Jean Robic, ce héros cabossé d'une France cabossée

Jean Robic, le héros cabossé d'une france cabossé
4 images
Jean Robic, le héros cabossé d'une france cabossé - © PIGISTE - AFP

En 1947, deux ans après la fin de la guerre, le Tour de France sillonnait à nouveau le pays après 8 ans d'arrêt. C'est dans une France encore détruite que Jean Robic parcourt les routes et gagne ce premier tour d'après-guerre. Christian Laborde lui consacre un livre intitulé Robic 47, paru aux éditions du Rocher. Retour sur la vie d'un homme que personne n'imaginait devenir un champion. 

Le contexte de 47

Le Tour de France de 1947 est historique. C'est le premier Tour depuis la fin de la guerre. Le précédent datait alors de 1939. "Il avait été gagné par le Belge Silvère Maes, et depuis, la France attendait que le Tour reprenne. Pour cela, il fallait attendre que la guerre se termine" nous explique Christian Laborde. 

Malgré la fin de la guerre, les tickets de rationnements existaient encore. Et les Français se reconstruisaient petit à petit... À l'époque, le Tour était très attendu car la joie des Français, c'était l'accordéon et le Tour ! En 47, "l'accordéon se remettait à jouer et le Tour de France reprenait. Tous les jours, les Français attendaient de savoir qui avait gagné l'étape, on se sentait à nouveau libre!". 

Alors même si le Tour de cette année-là passait par des villes et villages en ruines, le sentiment de liberté d'après-guerre des Français est en partie lié à Jean Robic. 

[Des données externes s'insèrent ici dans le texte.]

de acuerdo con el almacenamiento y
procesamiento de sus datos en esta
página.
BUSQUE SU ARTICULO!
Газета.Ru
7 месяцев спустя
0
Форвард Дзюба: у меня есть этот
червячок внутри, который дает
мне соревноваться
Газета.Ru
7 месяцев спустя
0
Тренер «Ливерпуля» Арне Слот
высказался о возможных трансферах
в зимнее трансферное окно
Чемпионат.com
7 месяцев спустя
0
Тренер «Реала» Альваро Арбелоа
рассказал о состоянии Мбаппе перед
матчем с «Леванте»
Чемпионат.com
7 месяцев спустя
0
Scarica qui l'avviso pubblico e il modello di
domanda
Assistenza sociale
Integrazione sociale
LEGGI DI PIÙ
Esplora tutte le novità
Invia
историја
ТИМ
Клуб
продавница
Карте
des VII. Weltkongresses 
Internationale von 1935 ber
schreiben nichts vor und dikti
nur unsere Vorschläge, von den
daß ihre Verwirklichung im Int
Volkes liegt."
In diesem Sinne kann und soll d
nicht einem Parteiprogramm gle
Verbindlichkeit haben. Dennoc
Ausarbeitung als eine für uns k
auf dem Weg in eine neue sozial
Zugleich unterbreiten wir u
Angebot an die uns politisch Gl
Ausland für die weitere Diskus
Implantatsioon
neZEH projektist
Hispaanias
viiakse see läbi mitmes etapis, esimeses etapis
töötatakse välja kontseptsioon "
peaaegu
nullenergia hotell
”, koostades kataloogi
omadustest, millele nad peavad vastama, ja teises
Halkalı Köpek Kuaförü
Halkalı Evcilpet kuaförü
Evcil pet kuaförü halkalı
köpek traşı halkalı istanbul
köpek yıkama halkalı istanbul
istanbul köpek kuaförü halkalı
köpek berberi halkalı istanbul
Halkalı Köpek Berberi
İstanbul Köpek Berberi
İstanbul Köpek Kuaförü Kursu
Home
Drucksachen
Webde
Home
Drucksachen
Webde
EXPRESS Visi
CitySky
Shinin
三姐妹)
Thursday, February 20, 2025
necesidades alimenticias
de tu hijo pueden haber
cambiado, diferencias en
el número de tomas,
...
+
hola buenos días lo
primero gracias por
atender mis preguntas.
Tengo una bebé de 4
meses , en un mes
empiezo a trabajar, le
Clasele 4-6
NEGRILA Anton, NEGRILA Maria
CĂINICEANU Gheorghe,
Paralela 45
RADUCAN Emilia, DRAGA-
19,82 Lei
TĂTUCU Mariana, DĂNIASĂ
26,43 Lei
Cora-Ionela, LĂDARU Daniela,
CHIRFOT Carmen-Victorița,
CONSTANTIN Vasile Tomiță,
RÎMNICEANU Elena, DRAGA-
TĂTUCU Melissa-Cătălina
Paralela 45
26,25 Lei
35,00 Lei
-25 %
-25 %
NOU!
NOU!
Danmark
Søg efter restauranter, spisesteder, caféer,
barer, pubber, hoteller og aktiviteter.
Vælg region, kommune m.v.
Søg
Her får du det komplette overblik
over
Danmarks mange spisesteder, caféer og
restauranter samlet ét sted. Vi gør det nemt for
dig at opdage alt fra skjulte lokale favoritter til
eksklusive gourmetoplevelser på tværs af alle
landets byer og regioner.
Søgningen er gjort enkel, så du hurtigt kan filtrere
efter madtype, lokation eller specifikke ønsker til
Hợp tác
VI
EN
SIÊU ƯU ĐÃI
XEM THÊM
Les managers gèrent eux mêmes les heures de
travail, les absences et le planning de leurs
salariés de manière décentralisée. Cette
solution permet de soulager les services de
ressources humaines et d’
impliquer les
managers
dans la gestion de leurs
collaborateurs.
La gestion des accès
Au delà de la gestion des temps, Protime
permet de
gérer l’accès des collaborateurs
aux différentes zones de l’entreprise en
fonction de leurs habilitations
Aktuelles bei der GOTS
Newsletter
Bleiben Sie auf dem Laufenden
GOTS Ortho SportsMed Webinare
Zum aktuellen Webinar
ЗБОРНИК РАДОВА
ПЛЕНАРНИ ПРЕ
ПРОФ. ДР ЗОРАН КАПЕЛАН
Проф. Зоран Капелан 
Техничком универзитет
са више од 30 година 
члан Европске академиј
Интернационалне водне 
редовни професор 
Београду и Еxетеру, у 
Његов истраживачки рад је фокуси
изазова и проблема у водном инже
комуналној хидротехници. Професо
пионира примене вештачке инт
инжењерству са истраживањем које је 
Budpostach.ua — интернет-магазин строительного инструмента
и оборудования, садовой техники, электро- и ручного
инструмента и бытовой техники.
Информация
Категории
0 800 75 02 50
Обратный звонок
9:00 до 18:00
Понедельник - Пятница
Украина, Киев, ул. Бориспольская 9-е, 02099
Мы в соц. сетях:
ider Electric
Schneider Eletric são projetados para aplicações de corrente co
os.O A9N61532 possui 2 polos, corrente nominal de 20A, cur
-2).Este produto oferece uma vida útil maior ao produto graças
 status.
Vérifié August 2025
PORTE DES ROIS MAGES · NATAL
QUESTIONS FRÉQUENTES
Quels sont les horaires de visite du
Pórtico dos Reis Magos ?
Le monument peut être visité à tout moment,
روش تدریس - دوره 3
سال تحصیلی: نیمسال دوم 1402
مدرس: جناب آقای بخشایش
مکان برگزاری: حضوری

Mais qui est celui que l'on surnommait le Nain jaune?

Surnommé également Biquet, petit, disgracieux, tordu par de nombreuses fractures, il a fait l'objet de moquerie très jeune!

Vilain petit canard du cyclisme, personne ne voulait de lui. Déjà enfant, il voulait devenir champion cycliste! Ce qui lui a valu très tôt des ricanements à ce sujet. Ricanements qui ne cesseront pas avant qu'il ne remporte, de manière héroïque et inattendue, le Tour de France. 

Jean Robic, "c'est un rescapé. La maladie qu'il a contractée quand il était môme aurait dû entraîner sa mort et il a résisté au traitement de cheval que le médecin osa lui donner à l'époque" selon l'auteur. C'est ainsi que le voilà parti pour cette vie qui aurait dû lui échapper. Une vie qui sera marquée par "la démesure, le courage, la résistance et donc l'exploit" ajoute-t-il.

Une allure tordue sur le vélo

Petit, il faisait 1m61 pour 61 kilos et quand il était enfant, "il ne trouvait jamais de vélo à sa taille, les vélos étaient toujours trop grands pour lui", ce qui fait qu'il se déhanchait sur le vélo. Et jamais personne n'aurait cru que "cet enfant chétif puisse devenir un coureur cycliste et encore moins, un jour, gagner le Tour de France" explique Christian Laborde. 

De plus, suite à des accidents en vélo, il se fractura le crâne par deux fois! Lors de la course Paris-Roubaix de 1946, il est victime d'une fracture crânienne. Le chirurgien lui dit alors qu'il faut arrêter le vélo. Impensable pour Robic qui explique au médecin qu'il compte gagner le Tour de France de 47! C'est alors que ce dernier lui conseille de porter le fameux casque en cuir. "Ce casqu, va évidemment augmenter le nombre de moquerie! En plus du casque, il glisse un long mouchoir sur la nuque pour se protéger des insolations et éviter les saignements de nez, donc son casque, ses mouchoirs et ses lorgnons font qu’on le traite de petite vieille " explique-t-il encore. 

Une place dans l'équipe nationale?

On ne voulait pas de lui, il y a, à l'époque, trois équipes nationales qui parcourent le Tour : une Française, une Belge et une Italienne. L'équipe française lui avait promis une place en son sein. Place qui ne lui sera pas accordée finalement. "Il va donc courir le Tour de France avec une équipe régionale, c’est-à-dire, une équipe qui est incapable de lui fournir des équipiers en mesure de l’aider dans les étapes de montagnes, dans les étapes de plats, de le protéger ". Ce refus va provoquer sa colère et il décide de quand même gagner ce Tour!

Il ressemble à la France

Malgré son apparence particulière, les Français vont s'attacher à ce personnage. En effet, il ressemble à la France. Il a vécu ce que tous les Français ont vécu, il a souffert comme eux... Il a connu l'exode, a dû quitter Paris avec son vélo. Il a connu les privations, les STO (Service du Travail Obligatoire), il a changé de domicile vingt fois.

En 47, Robic avec ses fractures est aussi cabossé que la France. C'est sans doute pour cela que les Français sont attachés à lui.